In the end the real winner is NASA because I am sure they will highly encourage Roscosmos and Space X competing with new designs to lower costs.
Space X Chart
Rocket designs that will compete with Falcon 9 and Falcon Heavy
Amur(2026)
Angara-A5M(2024)
By launching two Amur rockets you get a 44 million dollar cost with re-usable rockets and a payload to LEO with 21,000 kg. The A5M proposes 57 million dollars per launch and is estimated with a payload to LEO to be more than 27.5 tons. The Amur rocket has received enough attention to get a diss from Elon Musk tweet and its re-usability is more than 100 times as well. The Proton-M 1st flight was in 2001 and nothing about its design has changed. By the way the Re-usable Falcon 9 is in fact the block 5 version which began its flight in 11, May 2018 and that is cutting it close in terms of charging costs to NASA by 3 million dollars less and all we did was just wake them up to come up with something better. Proton-M isn't Re-usable so we can still say it is cheaper and carries a little more payload than the Falcon 9 expendable. 16,800 kg to be fair is the payload to LEO for falcon-9 re-usable and in terms of offering more payload for less the cost either rocket design might interest NASA. Than Musk is going to have to come up with a cheaper design.
Falcon Heavy Semi Re-usable there is no such thing, so that's another error in the chart besides the payload weight. Meaning it is all expendable for 150 million or go 90 million dollars if you were to recover all three but instead of 64 tons you get 30 tons to LEO. I have not seen a 95 million dollar launch the center core cannot be recoverable while upper two stages can be unless that is what they mean but I have not seen any price estimates that have said this on any source. All the launch schedule contracts I see are currently above 90 million dollars for the falcon heavy. Even if the Angara-5VM is 3 tons less heavier being a recovery option the cost difference would be between selling the new Angara for 57 million compared to 90 million dollars and up. You can even rake up 3 Amur rocket launches for 66 million dollars to give a 31.5 ton payload to LEO.
The Krylo-SV is expected to fly this year or next year which launches 600 kg payload to orbit and as you expect from the image it would glide back to earth. The current recoverable rockets use half the fuel to launch payload into orbit and the other half of the fuel to land vertically back to earth. But fly wings do need need fuel they just glide back on a runway meaning more money would be saved. The Krylo-SV can introduce options for heavier payload rockets to have glide wing features since Russia has created a new design bureau to work on these kinds of rockets.

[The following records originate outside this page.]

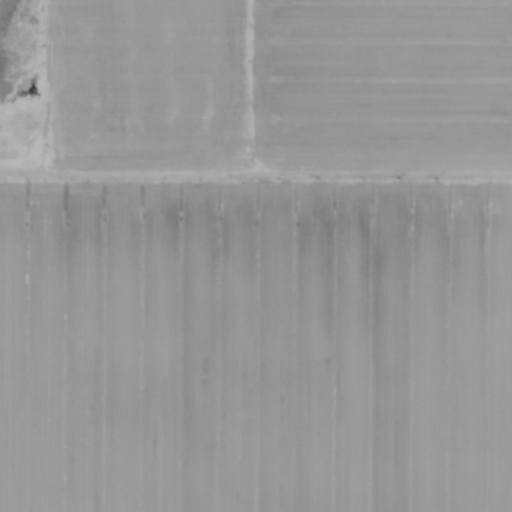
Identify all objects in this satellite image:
crop: (256, 256)
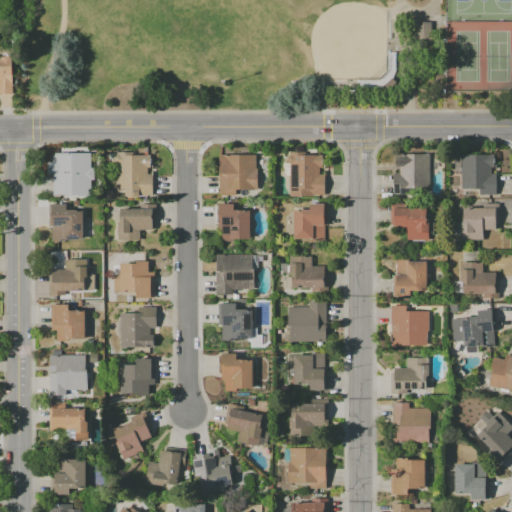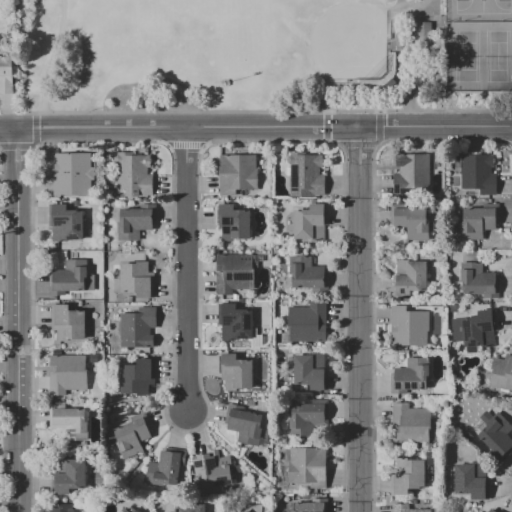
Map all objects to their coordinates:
park: (477, 10)
road: (418, 11)
park: (235, 13)
building: (422, 32)
park: (321, 38)
building: (424, 38)
park: (266, 54)
park: (478, 55)
road: (50, 65)
road: (407, 68)
building: (5, 74)
building: (6, 75)
road: (325, 110)
road: (255, 127)
building: (412, 171)
building: (71, 173)
building: (71, 173)
building: (133, 173)
building: (236, 173)
building: (237, 173)
building: (411, 173)
building: (477, 173)
building: (478, 173)
building: (133, 174)
building: (305, 174)
building: (306, 174)
building: (478, 220)
building: (135, 221)
building: (66, 222)
building: (233, 222)
building: (309, 222)
building: (311, 222)
building: (411, 222)
building: (412, 222)
building: (66, 223)
building: (134, 223)
building: (233, 223)
building: (477, 223)
road: (186, 271)
building: (233, 272)
building: (234, 272)
building: (305, 273)
building: (306, 274)
building: (409, 276)
building: (71, 277)
building: (410, 277)
building: (71, 278)
building: (134, 279)
building: (137, 279)
building: (477, 279)
building: (477, 280)
road: (360, 319)
road: (20, 320)
building: (68, 322)
building: (235, 322)
building: (307, 322)
building: (67, 323)
building: (235, 323)
building: (308, 323)
building: (137, 326)
building: (407, 326)
building: (408, 326)
building: (137, 327)
building: (473, 329)
building: (474, 330)
building: (309, 370)
building: (311, 370)
building: (235, 372)
building: (501, 372)
building: (66, 373)
building: (68, 373)
building: (236, 373)
building: (501, 373)
building: (411, 374)
building: (137, 377)
building: (138, 377)
building: (411, 377)
building: (308, 417)
building: (70, 419)
building: (309, 419)
building: (68, 420)
building: (409, 424)
building: (410, 424)
building: (246, 425)
building: (250, 427)
building: (494, 433)
building: (131, 435)
building: (132, 436)
building: (495, 438)
building: (307, 466)
building: (308, 466)
building: (165, 467)
building: (164, 469)
building: (212, 470)
building: (213, 473)
building: (69, 474)
building: (69, 475)
building: (407, 475)
building: (408, 475)
building: (469, 482)
building: (310, 505)
building: (307, 506)
building: (188, 507)
building: (62, 508)
building: (190, 508)
building: (406, 508)
building: (406, 508)
building: (126, 509)
building: (127, 509)
building: (69, 510)
building: (490, 510)
building: (491, 510)
building: (242, 511)
building: (244, 511)
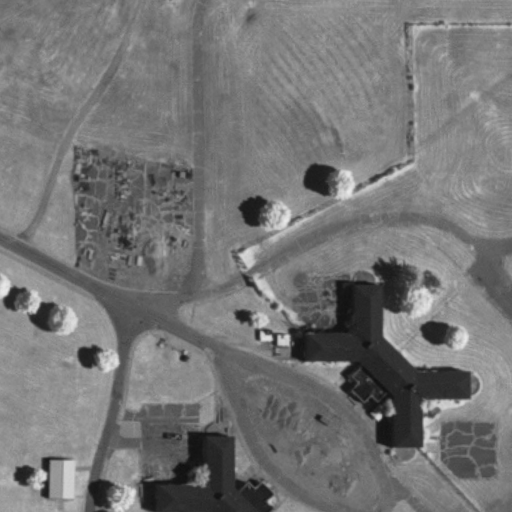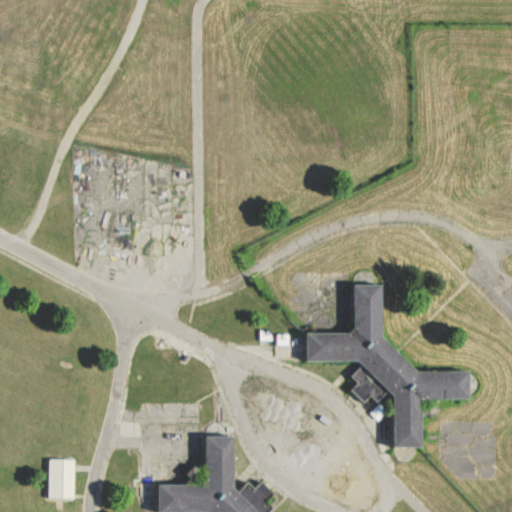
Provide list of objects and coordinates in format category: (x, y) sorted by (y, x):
road: (307, 242)
road: (487, 266)
road: (110, 297)
building: (390, 366)
building: (383, 370)
road: (110, 410)
building: (59, 478)
building: (62, 479)
building: (212, 485)
building: (218, 486)
road: (345, 509)
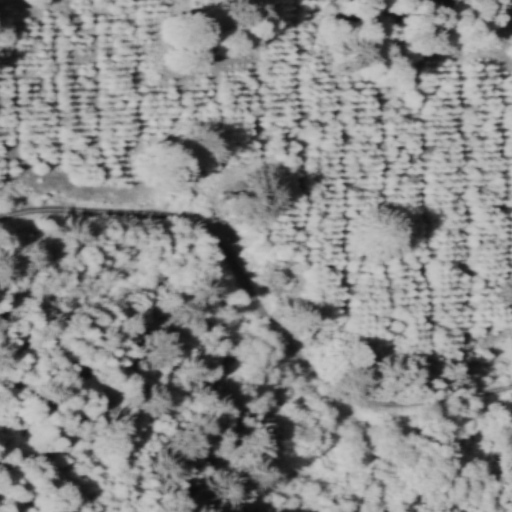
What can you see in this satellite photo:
road: (262, 293)
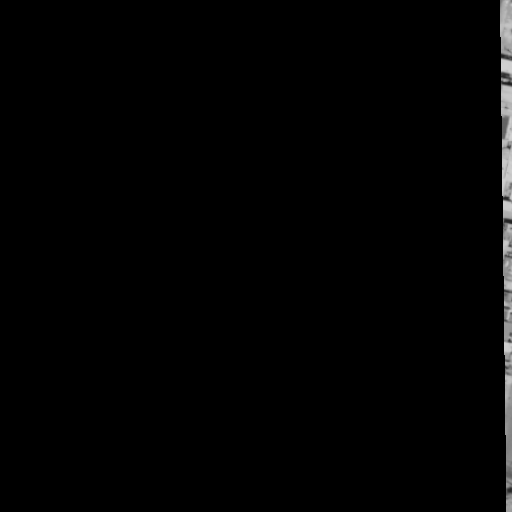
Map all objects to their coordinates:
park: (505, 31)
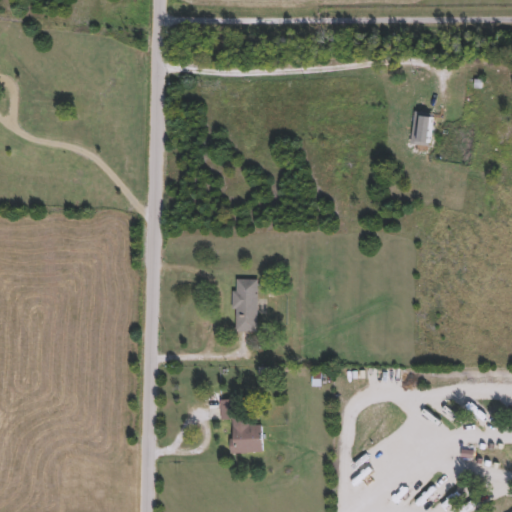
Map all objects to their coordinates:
road: (335, 19)
road: (315, 66)
building: (421, 130)
building: (421, 130)
building: (503, 133)
building: (504, 134)
road: (51, 139)
road: (153, 256)
building: (245, 306)
building: (245, 307)
road: (201, 355)
road: (493, 385)
building: (239, 430)
building: (240, 430)
road: (462, 430)
building: (485, 446)
road: (401, 507)
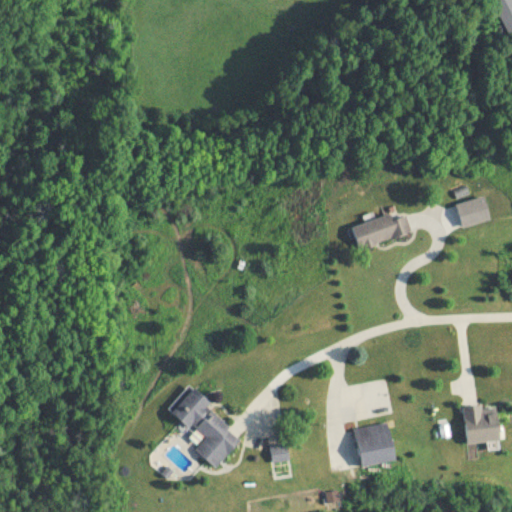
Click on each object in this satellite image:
building: (504, 16)
building: (379, 230)
road: (401, 270)
road: (368, 330)
building: (481, 423)
building: (206, 428)
building: (375, 443)
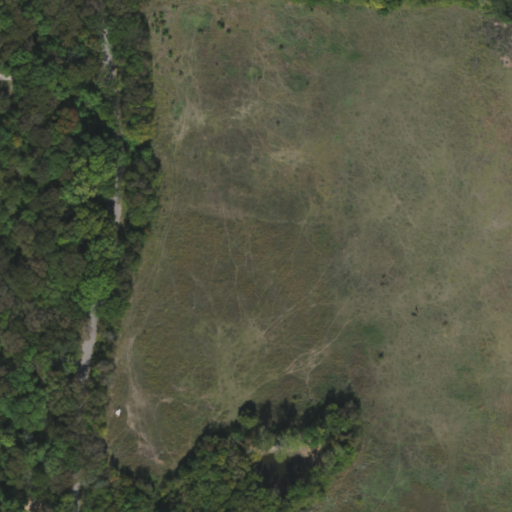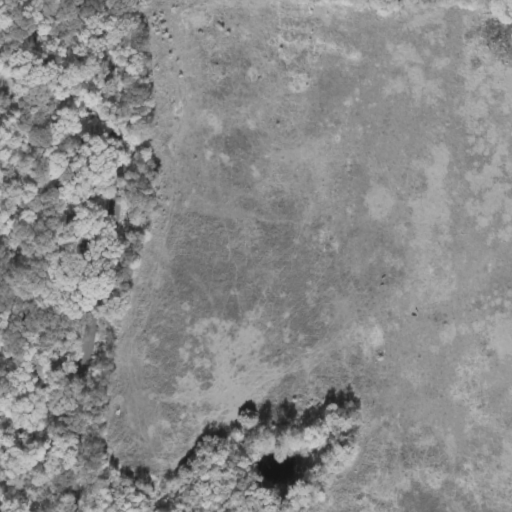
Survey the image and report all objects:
road: (51, 56)
road: (103, 256)
road: (39, 361)
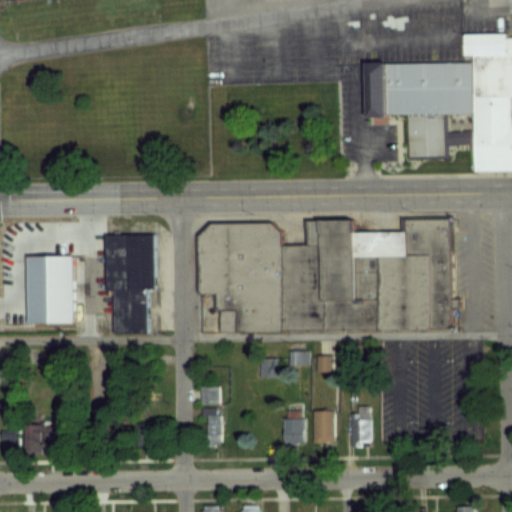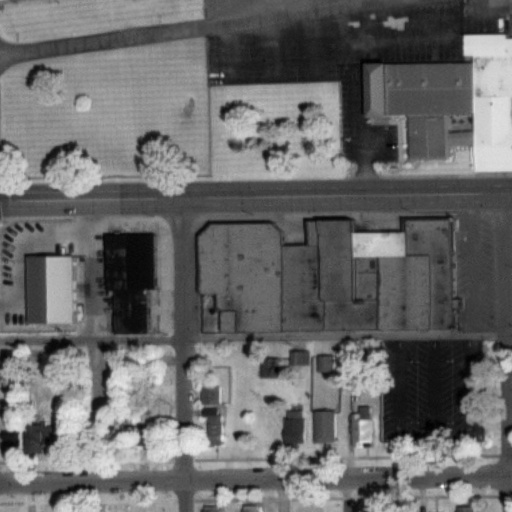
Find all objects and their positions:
road: (183, 26)
building: (452, 100)
building: (452, 101)
road: (256, 196)
road: (21, 249)
road: (472, 263)
road: (86, 270)
building: (323, 276)
building: (331, 277)
building: (129, 278)
building: (131, 280)
building: (50, 288)
building: (53, 288)
road: (256, 337)
road: (503, 351)
road: (182, 355)
building: (301, 357)
building: (324, 363)
parking lot: (428, 388)
building: (211, 393)
road: (465, 400)
building: (361, 425)
building: (215, 426)
building: (324, 426)
building: (294, 427)
building: (11, 431)
building: (40, 432)
road: (413, 432)
road: (256, 457)
road: (256, 478)
road: (346, 494)
road: (256, 498)
building: (212, 508)
building: (250, 508)
building: (466, 508)
building: (365, 510)
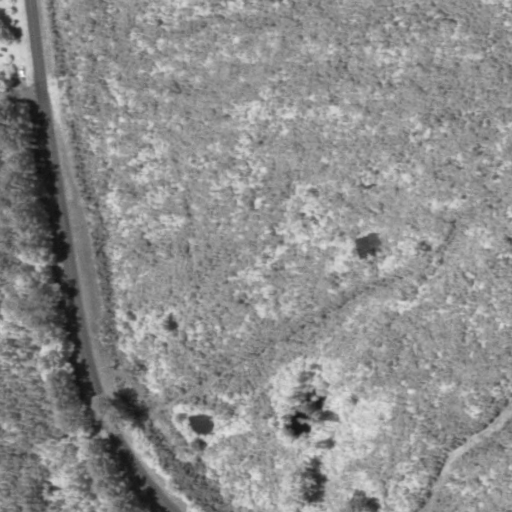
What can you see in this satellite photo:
road: (14, 61)
road: (27, 193)
road: (66, 267)
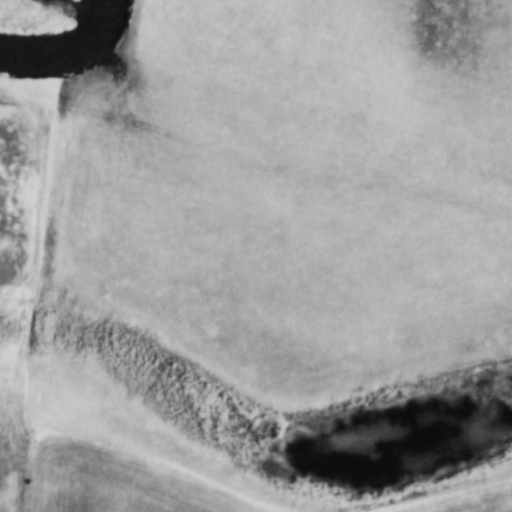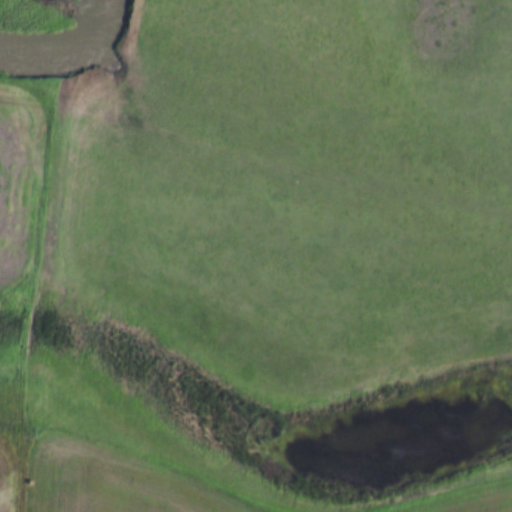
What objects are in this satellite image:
river: (43, 36)
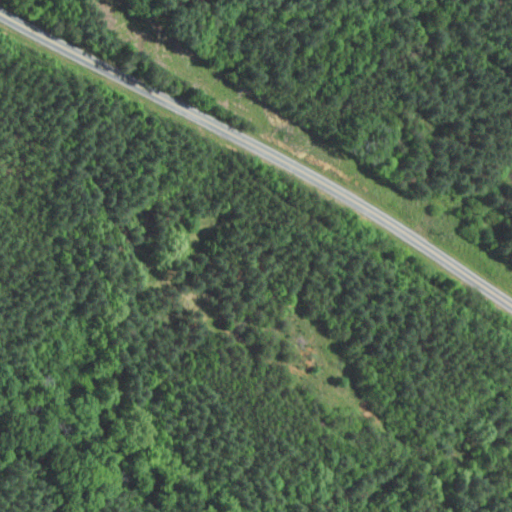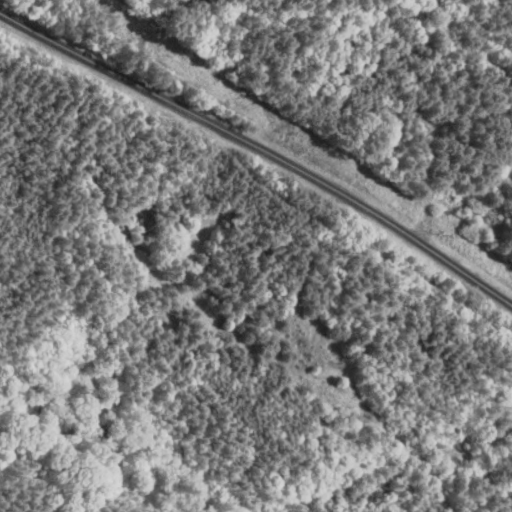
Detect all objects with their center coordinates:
road: (260, 151)
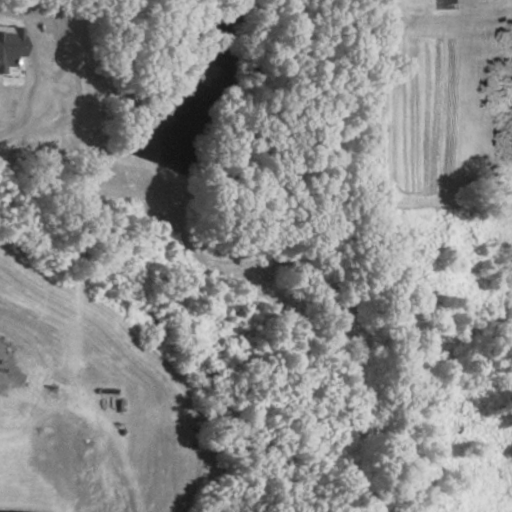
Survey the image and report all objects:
building: (9, 44)
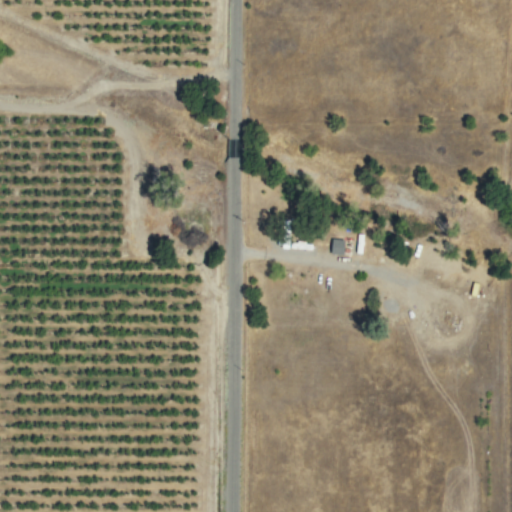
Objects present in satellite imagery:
road: (232, 256)
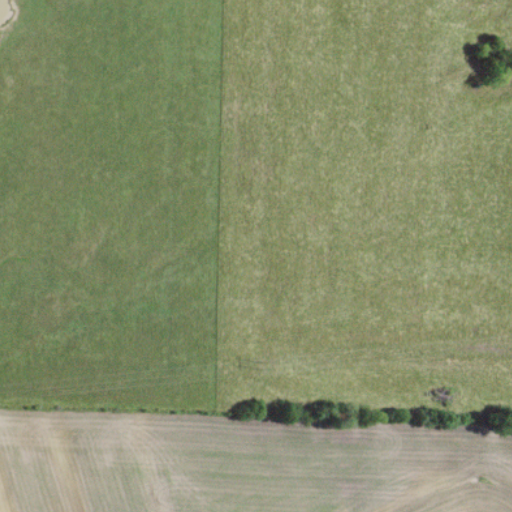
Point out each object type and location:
power tower: (261, 365)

The only thing missing on that image is the 140 ton Don Rocket. So while Space X did give launch estimates for Falcon 9 and Heavy I wonder what costs he would give of Starship launch contracts for heavy payloads. Rogozin according to Wikipedia which I do not know how accurate it is said the Yenisei would be 4 times cheaper than the SLS which I do not know which costs he compared since they gave estimates for SLS from 500 million to 1 billion dollars. Currently the Chinese, Russia and U.S. have plans of creating Lunar stations on the Moon. So either Roscosmos or Space X will compete with each other to definitely get contracts with either NASA or even the Chinese depending on the Long March 9 costs.
Some user responded back to me saying this at another forum after I made that response, "
It was covered here before, but the sub $100,000,000 launch prices claimed by Space-X are BS. They do not count direct cost offsets from the US government.
And that is not the same thing as Roscosmos and the associated subcontractors being government run. They operate on cost recovery and not on accounting
scams. I posted a video by Ostashko on the real cost to send the two austronauts to space a few months ago but can't find it now."
Does anyone know what he is talking about? I responded back to him and hopefully he will find me that video.